Record extracts:
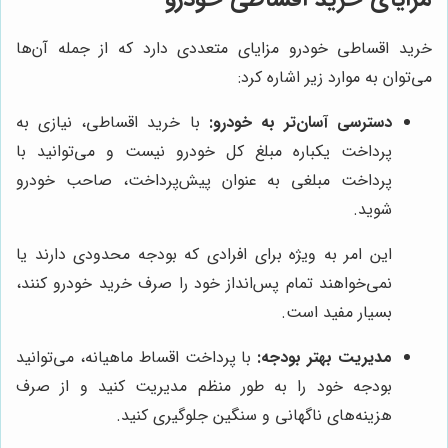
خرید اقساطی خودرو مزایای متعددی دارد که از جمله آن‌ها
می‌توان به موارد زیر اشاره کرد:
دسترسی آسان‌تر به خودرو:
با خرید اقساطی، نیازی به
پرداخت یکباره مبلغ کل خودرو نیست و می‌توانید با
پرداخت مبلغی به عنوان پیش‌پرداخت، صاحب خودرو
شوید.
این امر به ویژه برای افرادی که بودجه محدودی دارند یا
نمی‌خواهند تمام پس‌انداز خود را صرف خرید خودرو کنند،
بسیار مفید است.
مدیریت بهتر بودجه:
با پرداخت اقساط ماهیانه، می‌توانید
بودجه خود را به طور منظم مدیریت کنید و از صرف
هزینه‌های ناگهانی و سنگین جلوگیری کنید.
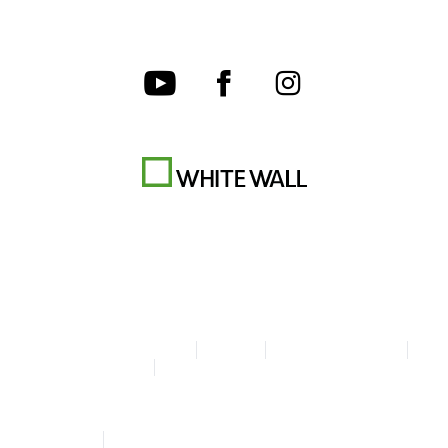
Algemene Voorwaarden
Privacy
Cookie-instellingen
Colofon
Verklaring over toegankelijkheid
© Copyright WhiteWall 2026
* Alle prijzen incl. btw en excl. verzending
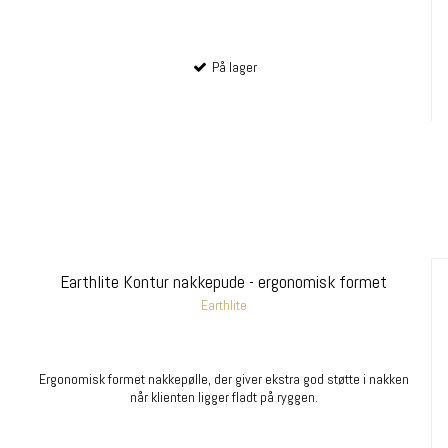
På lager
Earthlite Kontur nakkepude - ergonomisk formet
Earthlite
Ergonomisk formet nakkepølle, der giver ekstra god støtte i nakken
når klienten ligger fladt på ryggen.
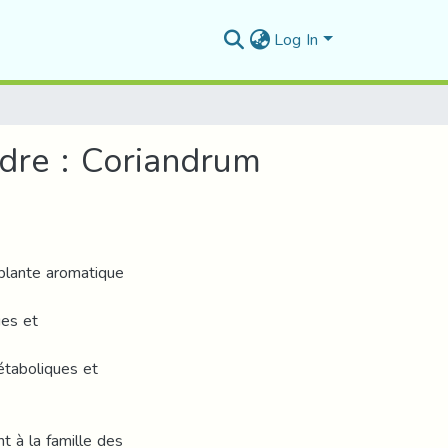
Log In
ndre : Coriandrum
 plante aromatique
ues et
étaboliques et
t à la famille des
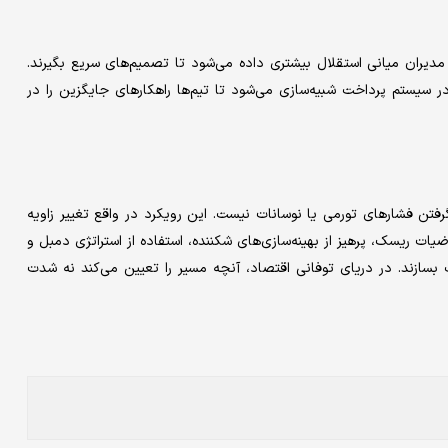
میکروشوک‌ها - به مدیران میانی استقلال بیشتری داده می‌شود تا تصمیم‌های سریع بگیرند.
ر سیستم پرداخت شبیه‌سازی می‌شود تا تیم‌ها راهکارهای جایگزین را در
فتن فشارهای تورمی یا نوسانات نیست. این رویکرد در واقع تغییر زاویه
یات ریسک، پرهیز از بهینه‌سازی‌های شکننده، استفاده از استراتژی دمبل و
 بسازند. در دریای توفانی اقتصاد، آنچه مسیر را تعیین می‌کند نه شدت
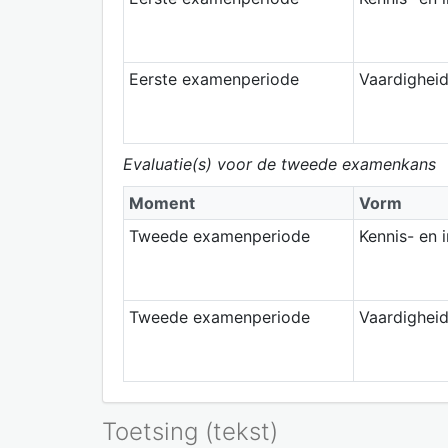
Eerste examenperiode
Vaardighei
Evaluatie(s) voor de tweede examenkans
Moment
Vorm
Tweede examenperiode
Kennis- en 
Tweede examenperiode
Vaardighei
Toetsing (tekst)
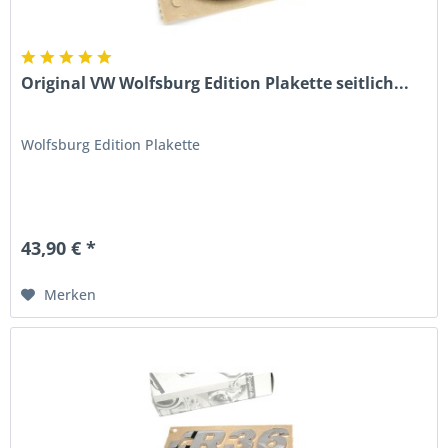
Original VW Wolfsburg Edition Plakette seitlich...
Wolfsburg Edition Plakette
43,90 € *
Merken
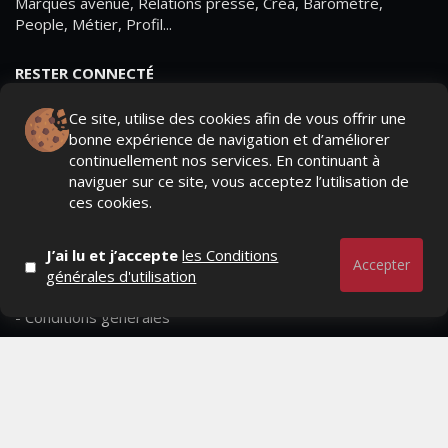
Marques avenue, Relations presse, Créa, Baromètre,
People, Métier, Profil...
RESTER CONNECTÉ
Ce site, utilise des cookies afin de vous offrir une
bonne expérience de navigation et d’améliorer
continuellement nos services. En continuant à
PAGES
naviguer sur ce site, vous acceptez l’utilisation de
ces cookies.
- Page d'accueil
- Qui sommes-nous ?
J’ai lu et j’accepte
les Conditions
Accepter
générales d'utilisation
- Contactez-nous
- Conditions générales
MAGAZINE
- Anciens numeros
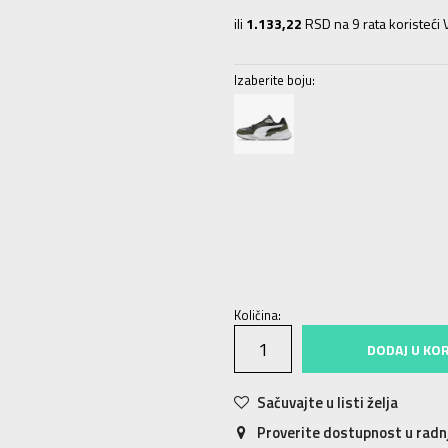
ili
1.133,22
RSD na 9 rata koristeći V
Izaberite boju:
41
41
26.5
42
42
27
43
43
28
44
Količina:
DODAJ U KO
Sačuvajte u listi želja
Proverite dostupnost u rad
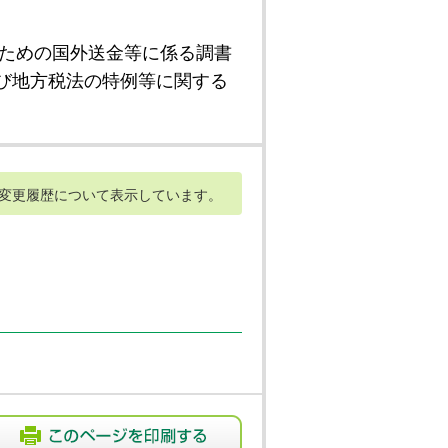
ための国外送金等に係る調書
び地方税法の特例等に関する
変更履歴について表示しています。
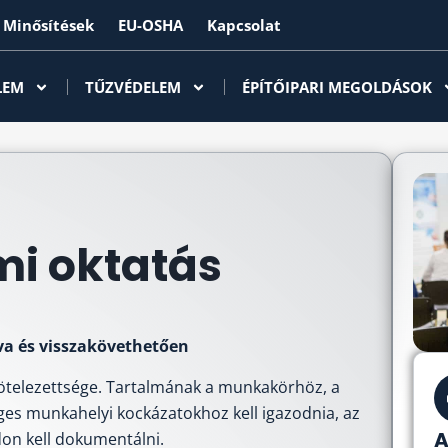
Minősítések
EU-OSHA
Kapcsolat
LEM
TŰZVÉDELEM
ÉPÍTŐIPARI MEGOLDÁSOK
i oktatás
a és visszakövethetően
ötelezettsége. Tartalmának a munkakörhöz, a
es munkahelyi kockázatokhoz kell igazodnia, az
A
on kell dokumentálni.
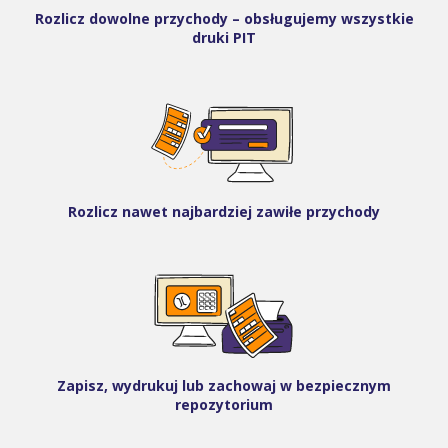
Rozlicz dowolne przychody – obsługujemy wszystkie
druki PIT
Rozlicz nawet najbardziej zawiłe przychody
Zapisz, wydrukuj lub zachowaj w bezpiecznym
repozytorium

Try it: Convert the stretch of the material from the line containing "Marques avenue, Relations" through the line containing "- Qui sommes-nous ?" into a Markdown table with the columns Row and Line. Number each line in Row, and omit blank lines.

Answer to this exercise:
| Row | Line |
|---|---|
| 1 | Marques avenue, Relations presse, Créa, Baromètre, |
| 2 | People, Métier, Profil... |
| 3 | RESTER CONNECTÉ |
| 4 | Ce site, utilise des cookies afin de vous offrir une |
| 5 | bonne expérience de navigation et d’améliorer |
| 6 | continuellement nos services. En continuant à |
| 7 | PAGES |
| 8 | naviguer sur ce site, vous acceptez l’utilisation de |
| 9 | ces cookies. |
| 10 | - Page d'accueil |
| 11 | - Qui sommes-nous ? |